### Task
Set down, word for word, everything from "Additionally, Venti [1985]" down to "growth is reduced." in the passage below on federal civil service promotion and pay.

Given the education and experience requirements, not all employees
can advance to the top of their particular occupational job ladder.
Moreover, outside competition for open positions can occur at relatively
high levels. for example, all federal white-collar occupations are
classified as to whether they are professional, administrative,
technical, clerical, or other (PATCO). Professional and administrative
occupations have the highest educational and experience requirements for
entry. In 1986, the median GS grade for new hires for professional and
administrative positions was GS9. The average GS grade for all positions
was 8.4.
The discussion of civil service rules points out that promotional
opportunities outside the job ladder are not simple sequential
advancements up a pyramid. Because of outside competition for
higher-level positions and the existence of explicit qualification
requirements for promotions, agency growth is unlikely to be of
important assistance in the advancement of many individuals.
It could be argued, however, that in order to attract new employees
as an agency grows, the general level of salaries within the agency must
be increased. But studies by Smith [1977], Quinn [1979], and Venti
[1985] show that federal workers are generally paid more than their
private sector counterparts with the same socio-economic attributes.
Additionally, Venti [1985] and Kruger [1986] indicate that there are
extensive job queues for most federal positions. The existence of
queues suggest that an expanding agency need not raise salaries to
attract qualified personnel, even if the supply schedule were upward
sloping. Further, general salary increases are not agency specific,
since the federal salary structure is largely exogenous to one agency.
When raising salaries, Congress has historically used across-the-board
percent increases for all GS employees. With a standardized
classification and pay system for the entire federal civil service
system, the incentive of white-collar employees within a particular
agency to foster agency growth is reduced.
Of course, government employees as a group can still be expected to
lobby Congress for overall pay increases. But their incentive to push
for a general increase may have little or nothing to do with the growth
of their particular agencies. Moroever, there is little reason for
federal employees to lobby for increases in total federal employment
with the hope that salaries would be increased in the process. Given
the existence of queues for federal positions, Congress may simply
increase employment without raising the general schedule of wages.
Although Tullock [1974] emphasized that growth is a means for increasing
salaries, he also noted that governmental employees may be willing to
lobby for a reduced size of government employment in exchange for higher
wages.
While federal civil service rules can limit the effect of agency
growth on promotion and salaries, those rules also have important
affects on the impact of declines in agency employment on promotion and
salaries. In the following subsection, reductions-in-force, or RIFs,
are examined.

### Data under study

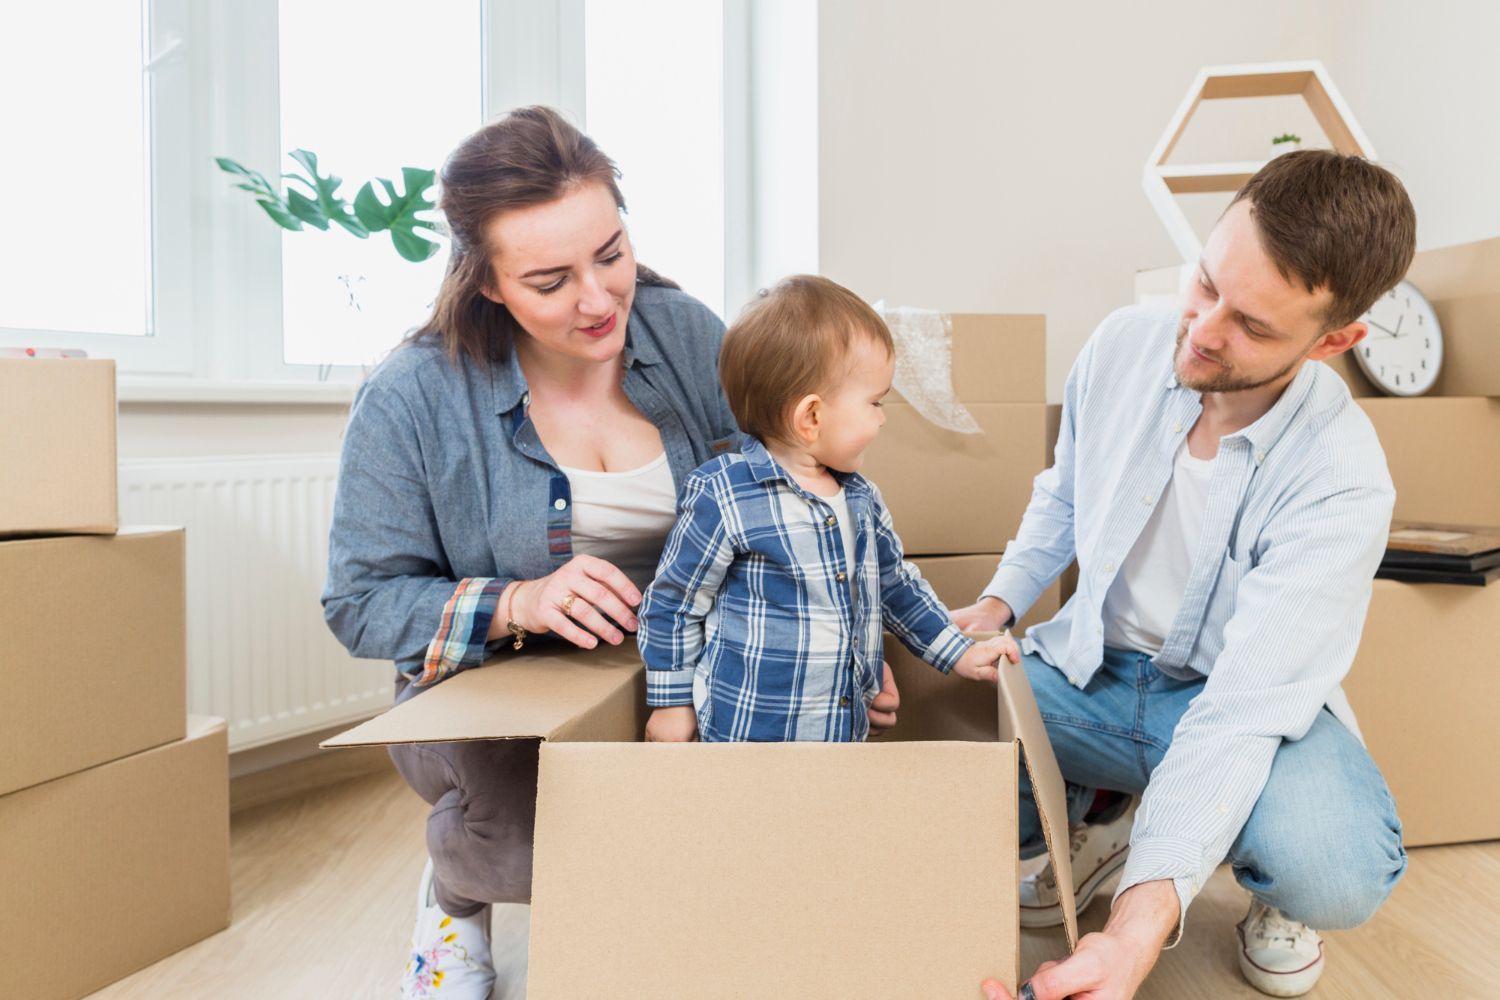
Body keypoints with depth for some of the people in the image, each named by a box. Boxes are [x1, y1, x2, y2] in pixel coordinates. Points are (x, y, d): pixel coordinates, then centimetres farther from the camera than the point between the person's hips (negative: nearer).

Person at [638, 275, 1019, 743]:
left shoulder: (861, 498, 5)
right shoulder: (722, 499, -17)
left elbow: (896, 585, 18)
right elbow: (672, 604, -8)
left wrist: (960, 653, 16)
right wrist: (672, 703, -2)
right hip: (744, 735, -6)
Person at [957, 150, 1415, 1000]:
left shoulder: (1342, 483, -25)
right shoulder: (1123, 345, -12)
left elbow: (1241, 711, -31)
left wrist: (1141, 928, -41)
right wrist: (998, 605, -8)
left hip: (1247, 699, -3)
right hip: (1091, 666, 4)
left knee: (1335, 878, -35)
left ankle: (1273, 891, 8)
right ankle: (1096, 817, 13)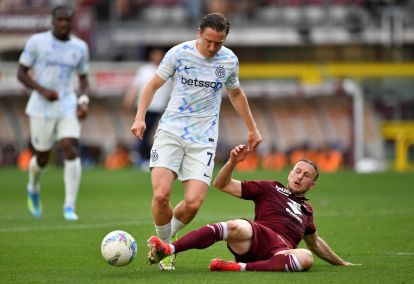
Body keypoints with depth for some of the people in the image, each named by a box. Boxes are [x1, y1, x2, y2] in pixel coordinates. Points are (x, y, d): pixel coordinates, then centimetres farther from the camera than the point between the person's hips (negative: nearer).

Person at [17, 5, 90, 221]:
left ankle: (69, 206, -13)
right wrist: (43, 90, -17)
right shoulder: (37, 42, -4)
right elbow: (21, 72, -2)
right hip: (42, 108, -2)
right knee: (42, 157, 7)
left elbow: (83, 79, 15)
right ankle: (33, 188, 41)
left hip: (67, 107, 2)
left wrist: (84, 100, -4)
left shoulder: (80, 47, 5)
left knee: (71, 151, -16)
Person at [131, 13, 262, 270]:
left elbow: (236, 94, 23)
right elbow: (153, 85, 7)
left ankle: (169, 236, 16)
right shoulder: (178, 53, -4)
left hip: (203, 139, 1)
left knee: (193, 202, -15)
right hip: (171, 131, -1)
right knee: (161, 194, -18)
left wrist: (252, 129, 28)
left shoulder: (230, 60, 4)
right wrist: (140, 118, -7)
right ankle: (164, 245, 8)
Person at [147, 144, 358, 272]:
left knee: (306, 257, -35)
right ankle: (167, 249, -54)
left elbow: (314, 242, 49)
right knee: (238, 228, -40)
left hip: (281, 250, 2)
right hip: (257, 235, -2)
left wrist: (340, 263, 51)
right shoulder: (269, 189, 23)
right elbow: (222, 185, 16)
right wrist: (232, 162, -2)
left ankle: (240, 267, -44)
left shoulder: (306, 209, 35)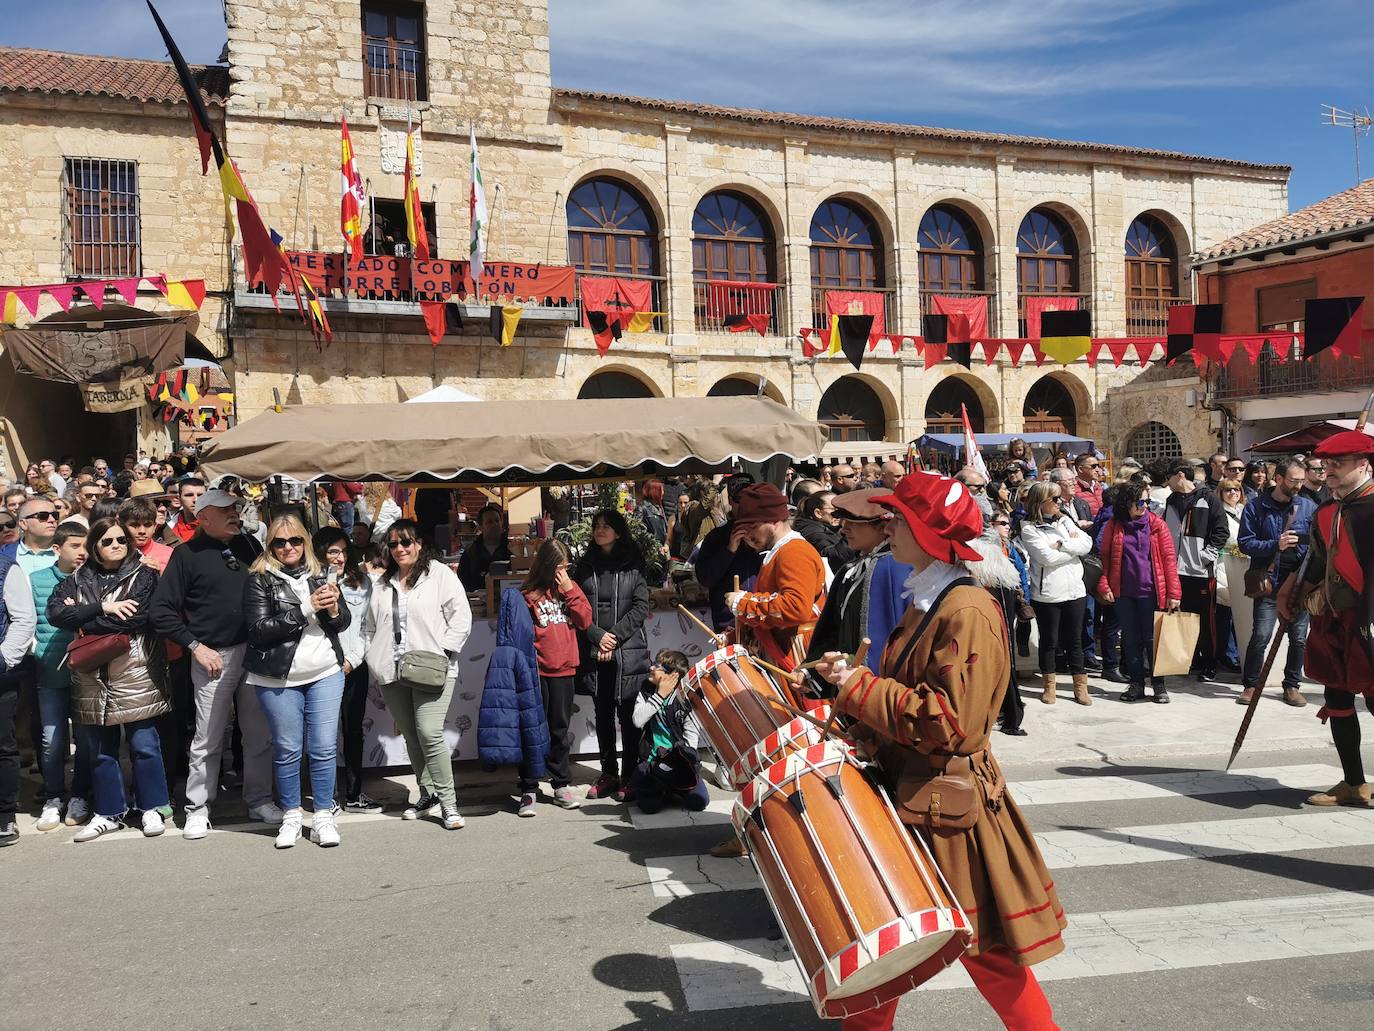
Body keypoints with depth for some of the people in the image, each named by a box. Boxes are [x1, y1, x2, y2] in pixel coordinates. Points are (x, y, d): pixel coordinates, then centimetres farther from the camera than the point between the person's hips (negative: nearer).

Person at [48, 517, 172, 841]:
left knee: (144, 744, 1)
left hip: (135, 674, -4)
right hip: (92, 677, 4)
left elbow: (134, 617, -15)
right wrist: (102, 608, -15)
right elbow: (55, 612, -5)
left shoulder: (142, 576, 0)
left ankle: (153, 807, 15)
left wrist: (82, 618, -7)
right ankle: (109, 812, 24)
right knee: (100, 749, 11)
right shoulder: (78, 580, 11)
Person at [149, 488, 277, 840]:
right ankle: (197, 809, 16)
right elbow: (162, 610, -4)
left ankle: (260, 801, 21)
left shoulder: (249, 545, 9)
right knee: (207, 740, 3)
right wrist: (196, 646, -9)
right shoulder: (188, 554, -3)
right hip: (214, 656, -4)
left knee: (261, 734, 9)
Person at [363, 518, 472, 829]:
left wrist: (441, 651, -13)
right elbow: (371, 628, 23)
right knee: (411, 736, 11)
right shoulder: (383, 584, 17)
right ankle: (427, 794, 24)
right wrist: (374, 663, 12)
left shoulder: (440, 574, -1)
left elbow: (461, 617, -6)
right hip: (392, 673, 6)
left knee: (429, 733, -15)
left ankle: (448, 802, -7)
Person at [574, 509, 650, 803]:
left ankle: (629, 776, 6)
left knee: (628, 715, -1)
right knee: (603, 714, 9)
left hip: (628, 650, -3)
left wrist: (615, 635, -11)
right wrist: (598, 636, -9)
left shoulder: (633, 564, 3)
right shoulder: (584, 565, 10)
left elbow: (641, 606, -3)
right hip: (594, 652, 3)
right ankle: (608, 773, 17)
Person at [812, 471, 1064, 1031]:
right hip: (906, 788, 9)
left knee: (984, 949, 5)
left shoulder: (968, 613, -21)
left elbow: (948, 721, -26)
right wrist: (855, 686, 4)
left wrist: (858, 688, -20)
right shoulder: (926, 603, 9)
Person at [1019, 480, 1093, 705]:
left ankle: (1080, 686, 18)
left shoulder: (1065, 520, 9)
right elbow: (1048, 557, -17)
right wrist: (1073, 545, -6)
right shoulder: (1029, 529, -7)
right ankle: (1049, 685, 23)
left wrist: (1061, 544, -13)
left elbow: (1087, 543, -2)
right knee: (1049, 641, 9)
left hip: (1074, 590, 4)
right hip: (1047, 593, -4)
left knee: (1074, 640, 10)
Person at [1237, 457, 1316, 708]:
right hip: (1268, 581, -3)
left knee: (1298, 637, 7)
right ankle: (1250, 684, 7)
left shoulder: (1309, 506, 6)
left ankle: (1292, 685, 23)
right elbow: (1244, 542, -5)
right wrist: (1275, 545, -18)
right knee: (1261, 636, -8)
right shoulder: (1256, 506, -2)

### Output of the exercise
Additionally, Venti [1985] and Kruger [1986] indicate that there are
extensive job queues for most federal positions. The existence of
queues suggest that an expanding agency need not raise salaries to
attract qualified personnel, even if the supply schedule were upward
sloping. Further, general salary increases are not agency specific,
since the federal salary structure is largely exogenous to one agency.
When raising salaries, Congress has historically used across-the-board
percent increases for all GS employees. With a standardized
classification and pay system for the entire federal civil service
system, the incentive of white-collar employees within a particular
agency to foster agency growth is reduced.